Das Bruttoinlandsprodukt der Republik Tatarstan betrug im Jahr 2014 1,6 Billionen Rubel (etwa 32 Milliarden Euro), die Investitionen in Anlagevermögen 542 Milliarden Rubel (etwa elf Milliarden Euro).

In Singapur erhalten wir Beratungs- und Ausbildungsdienstleistungen – dieser Staat verfügt über einen einmaligen Erfahrungsschatz. Anfang der Sechzigerjahre eroberte das Land innerhalb kürzester Zeit in vielen Bereichen eine Spitzenposition. Es gibt dort ein sehr gutes Ausbildungssystem für Verwaltungsbeamte. Wir gründeten ein Gemeinschaftsunternehmen, das Fachleute für den Bildungssektor ausbildet. Außerdem haben wir zur Ausbildung staatlicher Beamter für die kommunale Ebene eine Vereinbarung mit zwei Bildungszentren aus Singapur unterzeichnet. Jedes Jahr absolvieren mehrere Gruppen dort eine Ausbildung. Dabei handelt es sich um zehntägige Schulungen für alle Verwaltungsbeamten, auch für die Minister und Verwaltungschefs.

Es ist äußerst wichtig, dass die Menschen nicht nur zu hören bekommen, sondern mit eigenen Augen sehen können, wie andere Länder sich zu Weltführern entwickeln – das wirkt sich positiv auf die Herausbildung des zukünftigen Leitungspersonals aus. Außerdem gibt es in Tatarstan eine ausländische IT-Universität, an der die Vorlesungen in Englisch gehalten werden, sowie eine neue russisch-deutsche Technische Hochschule, die Studenten mit zwei Diplomen abschließen können.

Eine mit ausländischem Know-how angereicherte Ausbildung zieht ausländische Investoren in die Region?

Die Investoren legen vor allem Wert darauf, mit wem sie in Zukunft zusammenarbeiten werden. Wenn ausländische Unternehmen ein Werk in Russland in Betrieb nehmen, bringen sie das Personal gleich mit, in Tatarstan dagegen ist das nicht notwendig. Das hoch qualifizierte Personal vor Ort ist unser größter Wettbewerbsvorteil. Man kann alles kaufen, nur die Menschen nicht. Außerdem verfügen wir über eine sehr gut entwickelte Industrielandschaft – es gibt bei uns Erdölförderbetriebe und Raffinerien sowie Betriebe aus dem Bereich des Flugzeug-, Motoren- und Hubschrauberbaus.

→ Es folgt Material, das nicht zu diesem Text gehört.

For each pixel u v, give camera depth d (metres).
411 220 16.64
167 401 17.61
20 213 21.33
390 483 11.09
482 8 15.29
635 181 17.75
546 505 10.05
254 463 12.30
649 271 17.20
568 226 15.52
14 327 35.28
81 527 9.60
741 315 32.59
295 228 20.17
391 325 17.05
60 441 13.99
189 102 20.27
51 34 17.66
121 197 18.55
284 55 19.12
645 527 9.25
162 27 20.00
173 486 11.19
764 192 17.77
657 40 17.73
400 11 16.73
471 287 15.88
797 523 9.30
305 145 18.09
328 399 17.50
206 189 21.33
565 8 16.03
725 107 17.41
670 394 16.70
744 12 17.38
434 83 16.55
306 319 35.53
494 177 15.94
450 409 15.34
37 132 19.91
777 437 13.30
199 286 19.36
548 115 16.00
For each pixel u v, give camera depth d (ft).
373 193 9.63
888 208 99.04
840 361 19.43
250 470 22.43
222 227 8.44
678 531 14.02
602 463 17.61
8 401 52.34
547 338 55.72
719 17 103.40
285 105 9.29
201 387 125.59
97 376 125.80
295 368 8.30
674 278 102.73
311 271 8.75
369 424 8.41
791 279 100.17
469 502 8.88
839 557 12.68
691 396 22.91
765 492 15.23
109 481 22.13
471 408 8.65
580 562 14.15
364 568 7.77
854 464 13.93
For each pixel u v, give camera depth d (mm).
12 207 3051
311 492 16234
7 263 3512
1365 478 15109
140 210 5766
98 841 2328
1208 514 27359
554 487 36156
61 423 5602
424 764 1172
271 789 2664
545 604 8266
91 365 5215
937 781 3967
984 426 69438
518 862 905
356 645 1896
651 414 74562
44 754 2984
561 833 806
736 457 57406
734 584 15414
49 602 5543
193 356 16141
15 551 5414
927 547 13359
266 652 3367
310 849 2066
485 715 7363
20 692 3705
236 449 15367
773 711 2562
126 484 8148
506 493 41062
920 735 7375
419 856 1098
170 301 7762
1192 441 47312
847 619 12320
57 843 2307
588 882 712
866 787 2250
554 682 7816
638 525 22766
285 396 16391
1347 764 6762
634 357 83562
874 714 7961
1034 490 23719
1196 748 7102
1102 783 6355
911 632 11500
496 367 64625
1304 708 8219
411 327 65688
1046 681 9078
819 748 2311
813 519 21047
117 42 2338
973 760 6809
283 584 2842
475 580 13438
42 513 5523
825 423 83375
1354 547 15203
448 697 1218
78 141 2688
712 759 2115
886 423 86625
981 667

Es heißt, dass Sie sich für eine aktive Zusammenarbeit mit islamischen Banken stark machen. Kann islamisches Kapital Ihrer Meinung nach eine westliche Finanzierung ersetzen?

Wir sagen immer wieder, dass Russland nicht intensiv genug mit der islamischen Welt zusammenarbeitet. Dabei zählt die islamische Welt inzwischen zwei Milliarden Menschen, von denen 20 Millionen in Russland leben. Die islamische Entwicklungsbank stellt eine sehr starke Finanzstruktur dar. Und da der Westen die Kreditvergabe für Russland gedrosselt hat, erschließen wir andere Quellen.

Ja, tatsächlich: Für Russland stellen die islamischen Banken gegenwärtig noch keinen Vorteil dar, aber schon jetzt werden diese Finanzierungsinstrumente nicht nur von islamischen Ländern, sondern auch von Großbritannien und anderen europäischen Staaten genutzt. Wenn selbst die britische Gesetzgebung es gestattet, nach den Prinzipien des islamischen Bankenbusiness zu arbeiten, dann wird Russland das auch können. Deshalb haben wir mit dem Geschäftsführer der islamischen Entwicklungsbank Achmed Muchammedow Ali eine Vereinbarung zur Schaffung einer speziellen Arbeitsgruppe zu dieser Frage unterzeichnet.